Boeing CEO, Other Executives Stepping Down Amid Safety Crisis

Boeing CEO, Other Executives Stepping Down Amid Safety Crisis

Boeing CEO Dave Calhoun has announced his decision to step down at the end of 2024 as part of a broader management restructuring at the aerospace giant.

Larry Kellner, chairman of the board, is also resigning and will not seek reelection at Boeing’s annual meeting in May. He will be succeeded as chair by Steve Mollenkopf, a Boeing director since 2020 and former CEO of Qualcomm. Mollenkopf will lead the board in selecting a new CEO, Boeing stated.

Additionally, Stan Deal, president and CEO of Boeing Commercial Airplanes, is leaving the company effective immediately. Stephanie Pope, who recently assumed the role of Boeing’s chief operating officer and previously led Boeing Global Services, will take over Deal's responsibilities.

These changes come amidst increasing pressure from airlines and regulators for significant reforms at Boeing following a series of quality and manufacturing issues with Boeing planes.
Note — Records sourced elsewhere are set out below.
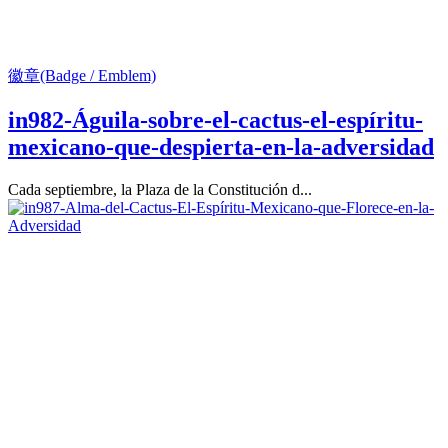
徽章(Badge / Emblem)
in982-Águila-sobre-el-cactus-el-espíritu-
mexicano-que-despierta-en-la-adversidad
Cada septiembre, la Plaza de la Constitución d...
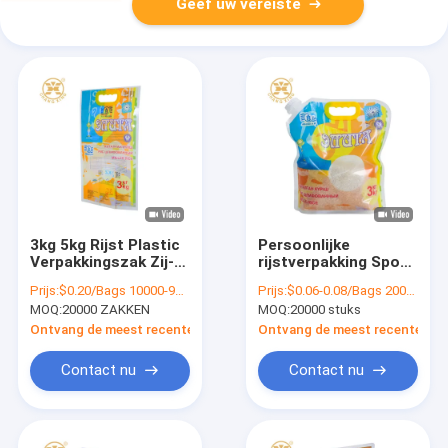
Geef uw vereiste
3kg 5kg Rijst Plastic
Persoonlijke
Verpakkingszak Zij-
rijstverpakking Spout
Gesealde Rijstzak
pouch
Prijs:
$0.20/Bags 10000-99999 Bags
Prijs:
$0.06-0.08/Bags 20000-999999 Bags
Voor
hervergrendelbare
MOQ:
20000 ZAKKEN
MOQ:
20000 stuks
Voedselverpakking
plastic pouch
Aangepaste
gedrukte rijstzak met
Ontvang de meest recente Prijs
Ontvang de meest recente Prij
Bedrukking
handvat rijstzakken
Contact nu
Contact nu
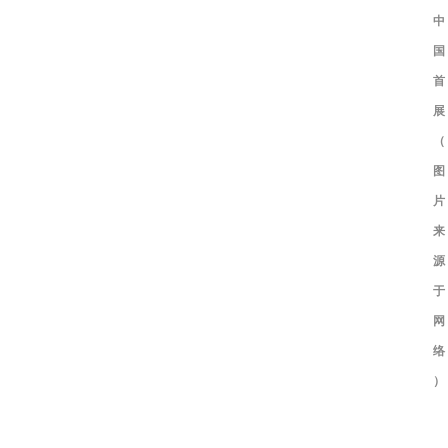
中
国
首
展
（
图
片
来
源
于
网
络
）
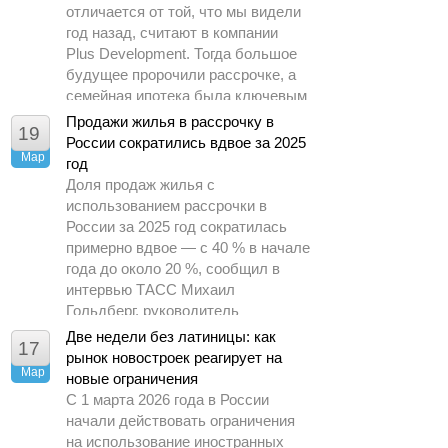
отличается от той, что мы видели
год назад, считают в компании
Plus Development. Тогда большое
будущее пророчили рассрочке, а
семейная ипотека была ключевым
драйвером спроса.
Продажи жилья в рассрочку в
19
России сократились вдвое за 2025
Мар
год
Доля продаж жилья с
использованием рассрочки в
России за 2025 год сократилась
примерно вдвое — с 40 % в начале
года до около 20 %, сообщил в
интервью ТАСС Михаил
Гольдберг, руководитель
аналитического центра ДОМ.РФ.
Две недели без латиницы: как
17
рынок новостроек реагирует на
Мар
новые ограничения
С 1 марта 2026 года в России
начали действовать ограничения
на использование иностранных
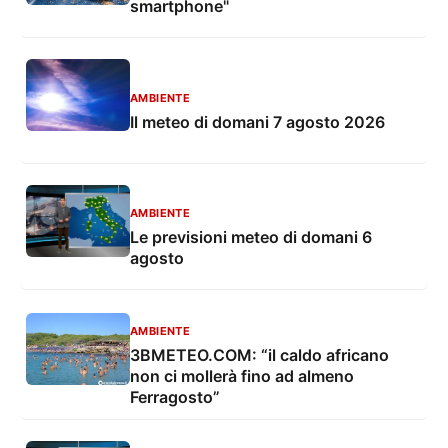
smartphone"
AMBIENTE
Il meteo di domani 7 agosto 2026
AMBIENTE
Le previsioni meteo di domani 6
agosto
AMBIENTE
3BMETEO.COM: “il caldo africano
non ci mollerà fino ad almeno
Ferragosto”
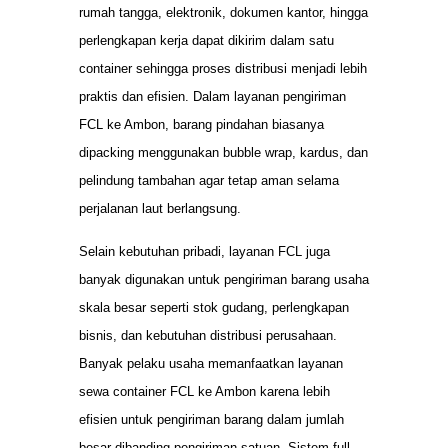
rumah tangga, elektronik, dokumen kantor, hingga
perlengkapan kerja dapat dikirim dalam satu
container sehingga proses distribusi menjadi lebih
praktis dan efisien. Dalam layanan pengiriman
FCL ke Ambon, barang pindahan biasanya
dipacking menggunakan bubble wrap, kardus, dan
pelindung tambahan agar tetap aman selama
perjalanan laut berlangsung.
Selain kebutuhan pribadi, layanan FCL juga
banyak digunakan untuk pengiriman barang usaha
skala besar seperti stok gudang, perlengkapan
bisnis, dan kebutuhan distribusi perusahaan.
Banyak pelaku usaha memanfaatkan layanan
sewa container FCL ke Ambon karena lebih
efisien untuk pengiriman barang dalam jumlah
besar dibanding pengiriman satuan. Sistem full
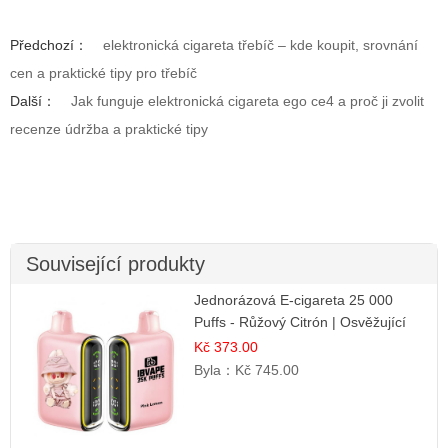
Předchozí：
elektronická cigareta třebíč – kde koupit, srovnání
cen a praktické tipy pro třebíč
Další：
Jak funguje elektronická cigareta ego ce4 a proč ji zvolit
recenze údržba a praktické tipy
Související produkty
Jednorázová E-cigareta 25 000
Puffs - Růžový Citrón | Osvěžující
citrusová příchuť
Kč 373.00
Byla：
Kč 745.00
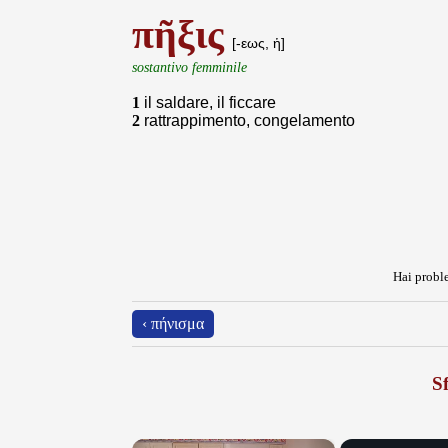
πῆξις
[-εως, ἡ]
sostantivo femminile
1
il saldare, il ficcare
2
rattrappimento, congelamento
Hai proble
‹ πήνισμα
Sf
×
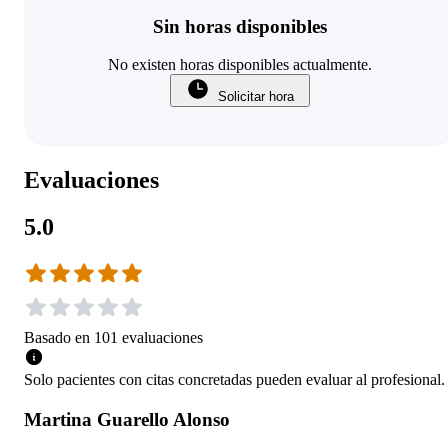
Sin horas disponibles
No existen horas disponibles actualmente.
Solicitar hora
Evaluaciones
5.0
Basado en
101
evaluaciones
Solo pacientes con citas concretadas pueden evaluar al profesional.
Martina Guarello Alonso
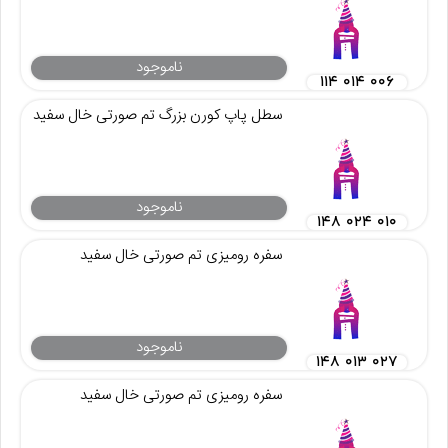
ناموجود
۱۱۴ ۰۱۴ ۰۰۶
سطل پاپ کورن بزرگ تم صورتی خال سفید
ناموجود
۱۴۸ ۰۲۴ ۰۱۰
سفره رومیزی تم صورتی خال سفید
ناموجود
۱۴۸ ۰۱۳ ۰۲۷
سفره رومیزی تم صورتی خال سفید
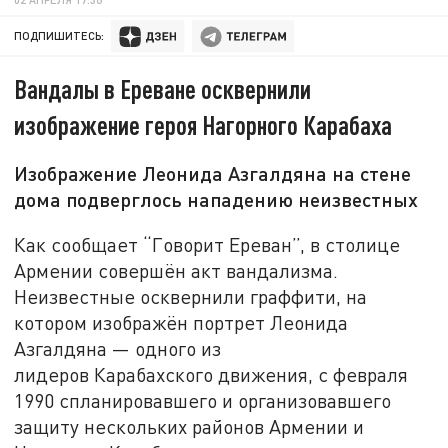
ПОДПИШИТЕСЬ:
Вандалы в Ереване осквернили
изображение героя Нагорного Карабаха
Изображение Леонида Азгалдяна на стене
дома подверглось нападению неизвестных
Как сообщает “Говорит Ереван”, в столице
Армении совершён акт вандализма.
Неизвестные осквернили граффити, на
котором изображён портрет Леонида
Азгалдяна — одного из
лидеров Карабахского движения, с февраля
1990 спланировавшего и организовавшего
защиту нескольких районов Армении и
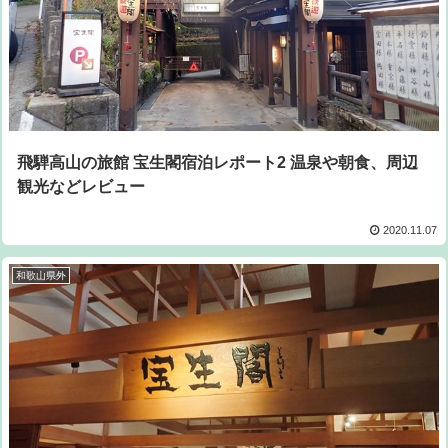
飛騨高山の旅館 宝生閣宿泊レポート2 温泉や朝食、周辺
観光などレビュー
2020.11.07
和歌山県外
Scrutiny intensified after a January 5th incident involving a Boeing 737 Max on an Alaska Airlines flight.

Calhoun addressed employees, stating, “The eyes of the world are on us, and I know we will come through this moment a better company, building on all the learnings we accumulated as we worked together to rebuild Boeing over the last number of years.”

In an interview with CNBC, Calhoun emphasized that his decision to resign was entirely his own, acknowledging the challenges ahead and the need for action and changes within the company.

Calhoun took over as CEO in early 2020 after the departure of former chief executive Dennis Muilenburg due to his handling of the aftermath of two deadly 737 Max crashes.

Boeing has faced delays in deliveries of new planes and growth setbacks due to production issues, prompting concerns from major airline customers. United Airlines CEO Scott Kirby recently urged Boeing to halt production of yet-to-be-certified Max 10 planes until FAA clearance is obtained.

Boeing’s stock saw a modest increase following Calhoun’s announcement, although it remains down 26% for the year.